Speaking to the Lebanese daily Al-Akhbar, Bashar al-Assad said his government is totally ready to participate in Russia-brokered Geneva II talks, but he expressed doubt over the participation of such peace conference.
Referring to the uselessness of chemical arms’ usage in this era, Assad said he no longer saw chemical weapons as necessary, explaining that even without his arsenal of chemical gases, he could still resist against Zionist regime attack
Assad said Syria’s advanced missile capabilities were sufficient to deter Israel militarily and therefore he did not need the chemical stockpile.
In fact, he said, Syria stopped manufacturing chemical weapons back in 1997, replacing them with conventional missiles “which are the determining factor on the ground.”
“It is enough to control Israel’s airports with firepower in order to paralyze it,” Assad said.
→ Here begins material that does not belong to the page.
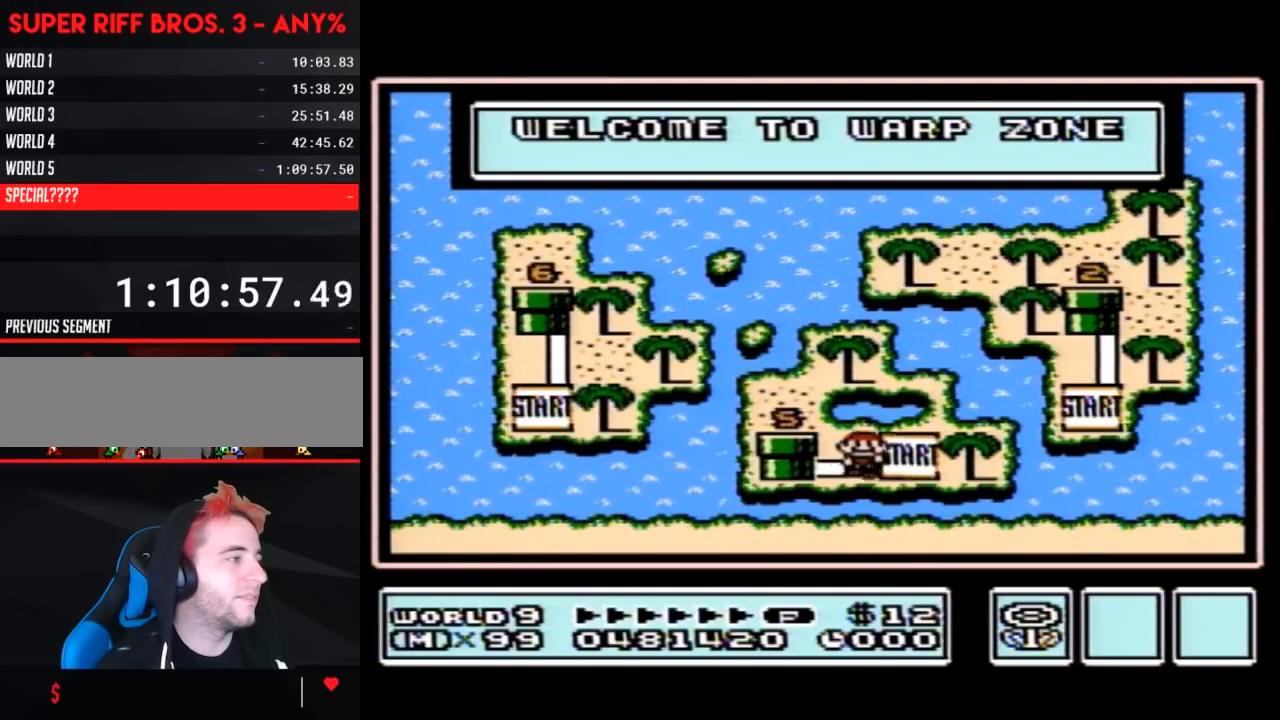
{"buttons": ["DPAD_LEFT"], "events": []}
Easily treatable medically, chemical weapons had more of a psychological effect on Israelis than a physical one, he added.
The UN has tasked the Organization for the Prohibition of Chemical Weapons to rid Syria of its stockpile by mid-2014. Twenty-seven OPCW inspectors are currently in Syria on mission to inspect over 20 suspected chemical weapons sites across the country.
Assad also blasted the leaders of the Arab world for siding with the West in his opposition.
“No Arab official ever contacted us trying to mediate or offering an Arab solution proposal,” Assad said. The West, he added, “was more dignified in dealing with us than some of the Arabs.”
“Even the conventional military industry, which used to be geared against Israel, is now directed at the domestic enemies. This too is a loss,” Assad remarked of his domestic military complex, adding jokingly that he is more worthy of the Nobel Peace Prize than the Organization for the Prohibition of Chemical Weapons, this year’s winner.